◆ **TASK INSTRUCTIONS**: Give back an exact copy of the lines in the records below, from the line that has "## Description" through the line that has "Daily Arctic sea ice extent", and nothing besides.

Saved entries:

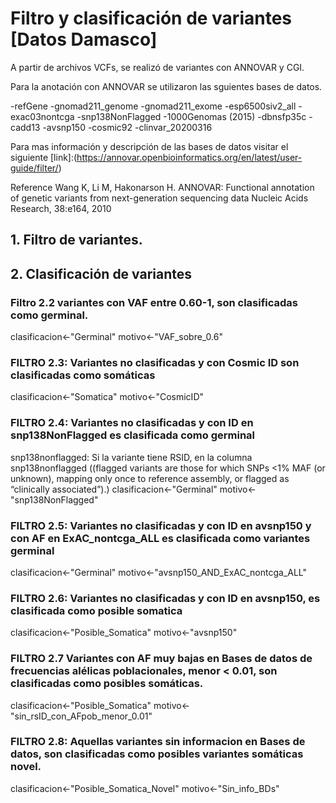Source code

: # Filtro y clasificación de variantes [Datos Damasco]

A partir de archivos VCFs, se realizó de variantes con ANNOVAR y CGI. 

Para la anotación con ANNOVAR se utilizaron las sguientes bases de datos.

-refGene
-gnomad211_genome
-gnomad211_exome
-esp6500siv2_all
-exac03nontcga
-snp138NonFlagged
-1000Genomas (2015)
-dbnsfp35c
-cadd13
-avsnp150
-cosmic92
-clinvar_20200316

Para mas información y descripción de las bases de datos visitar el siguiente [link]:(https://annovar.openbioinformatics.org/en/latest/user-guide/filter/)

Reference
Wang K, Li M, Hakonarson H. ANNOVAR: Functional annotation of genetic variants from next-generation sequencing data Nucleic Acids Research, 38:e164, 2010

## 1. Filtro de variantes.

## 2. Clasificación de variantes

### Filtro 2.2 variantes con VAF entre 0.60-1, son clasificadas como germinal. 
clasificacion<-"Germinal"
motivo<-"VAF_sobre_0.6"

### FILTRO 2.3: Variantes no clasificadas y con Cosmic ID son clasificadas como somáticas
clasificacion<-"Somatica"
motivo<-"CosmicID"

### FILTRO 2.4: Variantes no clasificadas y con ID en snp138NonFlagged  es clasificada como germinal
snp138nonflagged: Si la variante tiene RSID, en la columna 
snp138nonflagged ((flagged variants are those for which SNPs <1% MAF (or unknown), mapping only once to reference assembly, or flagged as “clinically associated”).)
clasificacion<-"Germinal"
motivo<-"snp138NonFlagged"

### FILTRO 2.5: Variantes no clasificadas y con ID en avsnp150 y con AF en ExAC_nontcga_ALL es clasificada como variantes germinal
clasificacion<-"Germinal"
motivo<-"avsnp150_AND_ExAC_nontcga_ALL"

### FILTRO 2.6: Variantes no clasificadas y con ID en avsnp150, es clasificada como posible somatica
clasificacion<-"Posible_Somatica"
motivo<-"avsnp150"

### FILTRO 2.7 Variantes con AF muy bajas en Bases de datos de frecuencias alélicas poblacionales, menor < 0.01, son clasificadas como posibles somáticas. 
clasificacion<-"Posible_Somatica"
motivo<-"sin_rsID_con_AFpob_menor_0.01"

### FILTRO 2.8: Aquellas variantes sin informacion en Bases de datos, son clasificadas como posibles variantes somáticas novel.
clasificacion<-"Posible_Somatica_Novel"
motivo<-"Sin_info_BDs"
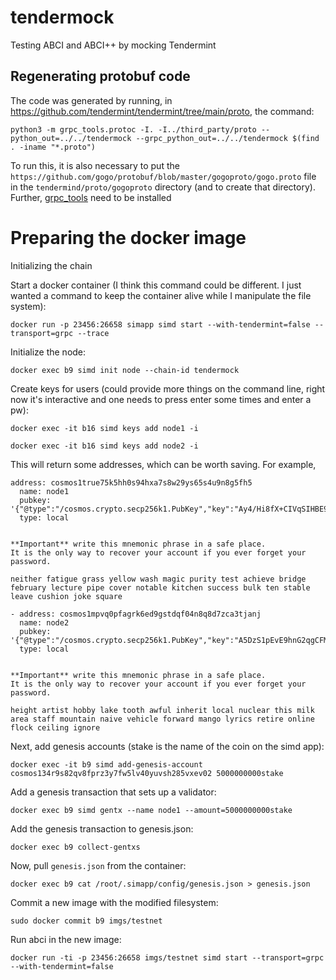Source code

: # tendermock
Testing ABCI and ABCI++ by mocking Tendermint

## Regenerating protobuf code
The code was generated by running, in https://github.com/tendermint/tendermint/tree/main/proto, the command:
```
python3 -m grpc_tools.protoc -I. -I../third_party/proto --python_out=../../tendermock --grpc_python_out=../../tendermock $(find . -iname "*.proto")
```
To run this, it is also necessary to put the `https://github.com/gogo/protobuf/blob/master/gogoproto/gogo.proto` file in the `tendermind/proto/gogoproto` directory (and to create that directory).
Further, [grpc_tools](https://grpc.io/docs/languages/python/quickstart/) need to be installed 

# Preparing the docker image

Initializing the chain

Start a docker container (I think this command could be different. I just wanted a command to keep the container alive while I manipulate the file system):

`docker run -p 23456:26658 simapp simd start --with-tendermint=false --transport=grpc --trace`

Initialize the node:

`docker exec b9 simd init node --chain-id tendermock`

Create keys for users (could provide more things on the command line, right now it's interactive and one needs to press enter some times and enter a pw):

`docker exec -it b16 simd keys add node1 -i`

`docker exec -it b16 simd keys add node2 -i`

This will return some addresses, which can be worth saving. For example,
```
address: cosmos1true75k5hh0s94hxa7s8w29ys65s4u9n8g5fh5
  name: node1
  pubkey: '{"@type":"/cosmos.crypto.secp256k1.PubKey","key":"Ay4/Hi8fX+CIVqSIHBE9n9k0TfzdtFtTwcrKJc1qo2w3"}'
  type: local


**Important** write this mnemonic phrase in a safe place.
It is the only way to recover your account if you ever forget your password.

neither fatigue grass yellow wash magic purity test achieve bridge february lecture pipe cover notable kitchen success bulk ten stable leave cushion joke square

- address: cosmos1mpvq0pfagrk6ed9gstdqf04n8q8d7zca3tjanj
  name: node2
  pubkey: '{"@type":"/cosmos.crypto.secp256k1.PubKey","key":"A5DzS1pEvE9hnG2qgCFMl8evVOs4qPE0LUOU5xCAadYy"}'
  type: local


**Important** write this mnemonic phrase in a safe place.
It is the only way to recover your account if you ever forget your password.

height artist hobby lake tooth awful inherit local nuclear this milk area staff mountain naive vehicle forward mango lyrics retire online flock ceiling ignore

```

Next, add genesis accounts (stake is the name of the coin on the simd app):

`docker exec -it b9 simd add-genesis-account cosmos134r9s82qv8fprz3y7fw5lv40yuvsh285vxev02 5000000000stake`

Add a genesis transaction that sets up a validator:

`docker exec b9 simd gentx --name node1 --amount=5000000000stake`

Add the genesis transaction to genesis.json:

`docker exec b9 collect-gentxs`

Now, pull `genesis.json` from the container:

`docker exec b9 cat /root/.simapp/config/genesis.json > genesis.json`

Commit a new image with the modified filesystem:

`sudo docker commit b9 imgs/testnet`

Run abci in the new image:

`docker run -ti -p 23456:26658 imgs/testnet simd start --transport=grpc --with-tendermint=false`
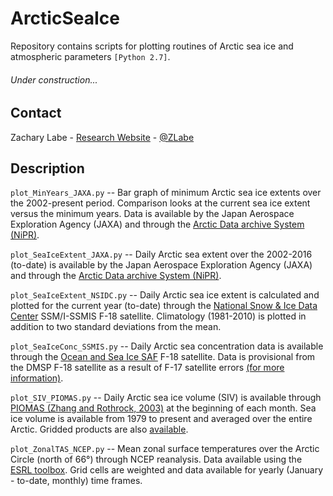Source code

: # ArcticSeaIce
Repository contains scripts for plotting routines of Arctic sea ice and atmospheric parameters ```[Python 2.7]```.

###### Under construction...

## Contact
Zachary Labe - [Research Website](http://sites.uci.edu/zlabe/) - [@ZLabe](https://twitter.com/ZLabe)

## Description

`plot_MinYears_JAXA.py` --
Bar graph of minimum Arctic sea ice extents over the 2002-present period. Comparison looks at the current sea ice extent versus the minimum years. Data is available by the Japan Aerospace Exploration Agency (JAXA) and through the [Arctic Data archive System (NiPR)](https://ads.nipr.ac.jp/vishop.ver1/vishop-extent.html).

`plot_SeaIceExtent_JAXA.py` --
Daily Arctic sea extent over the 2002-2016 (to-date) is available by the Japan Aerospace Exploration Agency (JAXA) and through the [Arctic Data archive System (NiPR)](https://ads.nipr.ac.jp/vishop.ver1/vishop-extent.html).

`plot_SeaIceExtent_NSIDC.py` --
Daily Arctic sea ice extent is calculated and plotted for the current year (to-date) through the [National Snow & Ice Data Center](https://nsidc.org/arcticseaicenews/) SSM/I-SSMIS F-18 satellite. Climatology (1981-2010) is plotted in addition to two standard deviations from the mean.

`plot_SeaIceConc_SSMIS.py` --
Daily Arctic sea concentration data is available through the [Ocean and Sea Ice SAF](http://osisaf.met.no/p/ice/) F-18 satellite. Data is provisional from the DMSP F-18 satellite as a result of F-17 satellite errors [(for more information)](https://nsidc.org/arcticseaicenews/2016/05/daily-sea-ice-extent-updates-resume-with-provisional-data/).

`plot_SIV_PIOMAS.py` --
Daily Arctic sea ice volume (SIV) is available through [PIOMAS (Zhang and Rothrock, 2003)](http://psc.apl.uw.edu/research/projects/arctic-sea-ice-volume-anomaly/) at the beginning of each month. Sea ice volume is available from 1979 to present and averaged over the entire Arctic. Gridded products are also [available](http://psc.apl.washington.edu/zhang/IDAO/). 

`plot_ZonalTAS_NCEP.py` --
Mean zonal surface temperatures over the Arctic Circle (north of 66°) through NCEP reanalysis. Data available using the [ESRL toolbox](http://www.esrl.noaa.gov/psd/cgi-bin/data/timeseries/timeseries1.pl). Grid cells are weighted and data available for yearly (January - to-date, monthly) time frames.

◆ **SOLUTION**:
## Description

`plot_MinYears_JAXA.py` --
Bar graph of minimum Arctic sea ice extents over the 2002-present period. Comparison looks at the current sea ice extent versus the minimum years. Data is available by the Japan Aerospace Exploration Agency (JAXA) and through the [Arctic Data archive System (NiPR)](https://ads.nipr.ac.jp/vishop.ver1/vishop-extent.html).

`plot_SeaIceExtent_JAXA.py` --
Daily Arctic sea extent over the 2002-2016 (to-date) is available by the Japan Aerospace Exploration Agency (JAXA) and through the [Arctic Data archive System (NiPR)](https://ads.nipr.ac.jp/vishop.ver1/vishop-extent.html).

`plot_SeaIceExtent_NSIDC.py` --
Daily Arctic sea ice extent is calculated and plotted for the current year (to-date) through the [National Snow & Ice Data Center](https://nsidc.org/arcticseaicenews/) SSM/I-SSMIS F-18 satellite. Climatology (1981-2010) is plotted in addition to two standard deviations from the mean.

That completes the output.